博士課程に在籍中、中退して就職すべきか悩むこともあるでしょう。博士課程を中退した場合、就職に大きな影響は出づらいようです。ここでは、企業側は博士中退者をどう捉えているのか解説します。
博士課程を中退しても就職に影響が出ることは少ない
結論から言うと、博士課程を中退しても就職活動にそれほど悪い影響が出ることはないとされています。文部科学省が2016年に実施した「学生等の中途退学における調査(P195)」によると、博士課程の中退率は5.4%。中退者数は3,411人と報告されています。さらに、就職を理由に博士課程を中退した人は23.98%と、全体の約1/4を占めていることが分かりました。調査結果からみても、博士課程を中退して就活に踏み切る院生も一定数おり、博士課程を中退することは珍しくないといえるでしょう。
大学院は修士課程に比べ、研究に費やす時間や学会に参加する時間が増える傾向があります。自分の好きな勉強をもっと続けたい、将来研究職に就きたいと進学しても、思っていたより大変と感じる方もいるでしょう。アルバイトの時間を確保できず経済的負担が大きくなったり、研究内容に情熱を持てなくなったりして中退する人も多いようです。

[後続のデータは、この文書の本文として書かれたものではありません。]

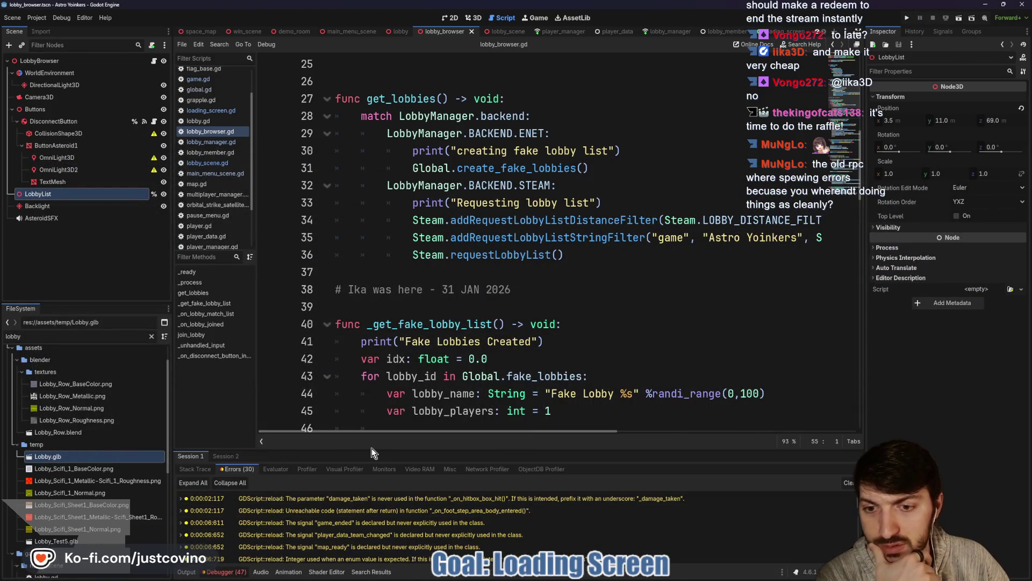
left_click_drag(399, 449, 399, 129)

中退の理由については「大学院中退率と就職に与える影響を解説!就活で後悔しないポイントも」のコラムも参考にしてください。
参照元
文部科学省
経済的理由による学生等の中途退学の状況に関する実態把握・分析等及び学生等に対する経済的支援の在り方に関する調査研究
企業は若くてポテンシャルのある人材を求めている
学生を採用する際に企業が重視するのはポテンシャルです。博士課程まで進んだとしても、業務は未経験のためポテンシャル採用の側面が強くなります。ポテンシャル採用では、年齢の若さや成長意欲が評価ポイントになるため、博士課程を中退しても就職に大きな影響はないと考えられるでしょう。
とはいえ、中退を理由に書類選考で落とされることがないとは言い切れません。面接で中退の理由を明確に説明できなければ、思うような結果につながらないこともあるでしょう。博士課程の中退を決心したら、しっかりと対策を立てて就活に臨むことが重要です。
博士課程を修了するメリット・デメリット
博士課程の中退を決める前に、全課程を修了するメリットとデメリットを確認しましょう。最終学歴にも影響を及ぼすため、慎重に検討する必要があります。
博士課程修了のメリットは博士号を取得し各分野の専門家になれること
博士課程を修了すると博士号を取得でき、国内外で専門家として活躍できることがメリットです。各分野の専門家として研究機関の研究者になれたり、大学に残って教員になれたりするでしょう。
博士号を取得すると海外でも通用するため、海外の大学や企業で自分の好きな研究を進めることも可能です。研究を通して得た知識やスキル、広い視野を活かし、独自にビジネスを立ち上げてグローバルに活躍している人も少なくありません。
博士課程修了のデメリットは経済的負担の大きさと修了時の年齢の高さ
博士課程に進むにあたり、授業料の負担という経済的デメリットが生じます。博士課程の取得には最短でも5年かかるため、学部卒業者に比べて経済的負担は大きいでしょう。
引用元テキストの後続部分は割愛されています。